**EXERCISE GOAL:** Within the data that follows, how many lines carry the string "item"? Give the number alone.
[[ LISTED RECORDS open ]]
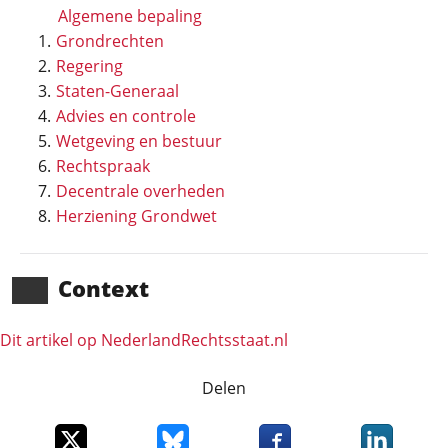
Algemene bepaling
Grondrechten
Regering
Staten-Generaal
Advies en controle
Wetgeving en bestuur
Rechtspraak
Decentrale overheden
Herziening Grondwet
Context
Dit artikel op NederlandRechts­staat.nl
Delen
Deel dit item op X
Deel dit item op Bluesky
Deel dit item op Faceboo
Deel dit it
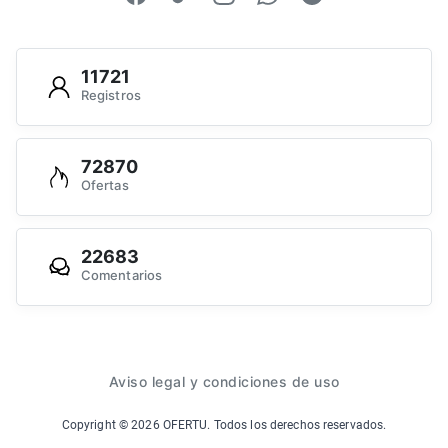
11721
Registros
72870
Ofertas
22683
Comentarios
Aviso legal y condiciones de uso
Copyright ©
2026
OFERTU. Todos los derechos reservados.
[[ LISTED RECORDS closed ]]
**OUTPUT BELOW:** 3